INGRATA VIDA

Que vida é esta que nos tolhe no seu final? 
Que existência é a nossa que se vai gastando ao longo do tempo? 
Que fim é este que nos reduz e apaga da nossa memória, a vivência?

Os meus olhos viram a ingratidão do destino e a degradação de alguém que se estima. "Retrospectivamos" involuntariamente. A nossa mente, como que impulsionada por piedade, vai buscar imagens passadas que este ser desconhece neste presente. Desejamos recordar e dar sentido àquela existência. E sendo esta uma criatura sempre presente na minha vida, forcei-me a reviver os momentos passados em conjunto. No Jardim do Principe Real as pombas já nos esperavam. E eu, nos meus passos ainda trémulos, exultava felicidade. E ela, minha madrinha de baptismo, lançava as migalhas de pão guardadas com amor para me ver feliz. E os piqueniques vividos? E as almoçaradas gostosas? E os passeios à beira mar rejuvenescedores? E as festas em casa própria? A minha consciência realista garantiu-me que nada disto voltará. Jamais.

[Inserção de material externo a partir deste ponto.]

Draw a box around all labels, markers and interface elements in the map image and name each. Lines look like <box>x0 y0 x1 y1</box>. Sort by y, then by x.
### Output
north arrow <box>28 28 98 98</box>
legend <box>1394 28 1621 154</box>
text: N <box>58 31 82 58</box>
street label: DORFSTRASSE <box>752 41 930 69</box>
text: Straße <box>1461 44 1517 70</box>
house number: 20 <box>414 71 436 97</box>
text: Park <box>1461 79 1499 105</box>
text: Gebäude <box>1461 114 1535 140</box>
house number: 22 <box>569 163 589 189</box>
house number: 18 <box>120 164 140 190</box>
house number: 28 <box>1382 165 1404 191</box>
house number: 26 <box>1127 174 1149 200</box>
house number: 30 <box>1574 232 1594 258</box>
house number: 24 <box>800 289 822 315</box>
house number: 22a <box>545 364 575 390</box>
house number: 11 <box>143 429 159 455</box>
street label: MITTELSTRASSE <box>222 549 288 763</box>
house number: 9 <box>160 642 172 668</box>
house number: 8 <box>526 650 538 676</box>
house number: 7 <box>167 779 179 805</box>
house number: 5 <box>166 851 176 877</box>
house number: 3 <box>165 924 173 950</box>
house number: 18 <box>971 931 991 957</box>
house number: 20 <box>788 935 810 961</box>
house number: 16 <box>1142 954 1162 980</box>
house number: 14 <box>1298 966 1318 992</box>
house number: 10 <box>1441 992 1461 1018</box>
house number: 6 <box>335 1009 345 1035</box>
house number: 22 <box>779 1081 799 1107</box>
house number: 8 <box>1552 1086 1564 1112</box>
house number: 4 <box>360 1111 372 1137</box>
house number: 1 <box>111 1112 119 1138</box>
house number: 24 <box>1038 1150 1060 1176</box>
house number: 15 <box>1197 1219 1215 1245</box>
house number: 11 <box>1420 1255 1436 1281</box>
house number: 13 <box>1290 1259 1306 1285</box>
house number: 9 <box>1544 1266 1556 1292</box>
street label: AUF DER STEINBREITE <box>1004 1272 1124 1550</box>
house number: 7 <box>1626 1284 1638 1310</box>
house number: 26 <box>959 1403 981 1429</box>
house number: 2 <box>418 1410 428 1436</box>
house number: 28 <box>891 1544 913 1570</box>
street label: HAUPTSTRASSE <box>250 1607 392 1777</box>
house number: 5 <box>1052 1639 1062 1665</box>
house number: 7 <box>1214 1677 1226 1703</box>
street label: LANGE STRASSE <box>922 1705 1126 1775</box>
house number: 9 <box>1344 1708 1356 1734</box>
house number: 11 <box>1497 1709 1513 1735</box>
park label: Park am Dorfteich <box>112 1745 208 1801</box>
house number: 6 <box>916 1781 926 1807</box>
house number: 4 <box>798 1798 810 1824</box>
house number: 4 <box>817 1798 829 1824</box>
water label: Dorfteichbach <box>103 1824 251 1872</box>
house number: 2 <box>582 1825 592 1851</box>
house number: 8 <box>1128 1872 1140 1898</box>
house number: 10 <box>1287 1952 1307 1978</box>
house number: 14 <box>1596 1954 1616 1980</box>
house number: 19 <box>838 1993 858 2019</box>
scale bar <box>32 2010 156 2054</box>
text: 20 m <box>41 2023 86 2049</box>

Hoje, encaro um ser acamado, vivendo num tempo próprio, sem noção de presente ou passado. Olha-me sem me conhecer, fala-me sem saber quem sou, beija-me sem o calor de outrora. O seu vazio mental oprime-me, desconcerta-me. Hoje, só ela sabe em que tempo vive. Só ela sabe quem somos nós. Só ela  se conhece. O seu cérebro ainda vai enviando a medo mensagens que a boca transmite, sem nexo, sem contexto, revelando um mundo à parte. A doença manda naquele ser, e ordenou o vazio.

Mas quanto tempo passamos nós a arquivar recordações? Quantos momentos deliciosos nasceram dos  testemunhos passados? Porquê esta doença insiste em ceifar o cérebro dos momentos de vida cheia, quando neste momento esta se tornou vazia? Se recordar é viver, porquê o fim sem recordações? 

No mínimo, esta nossa vida é INGRATA e EGOÍSTA!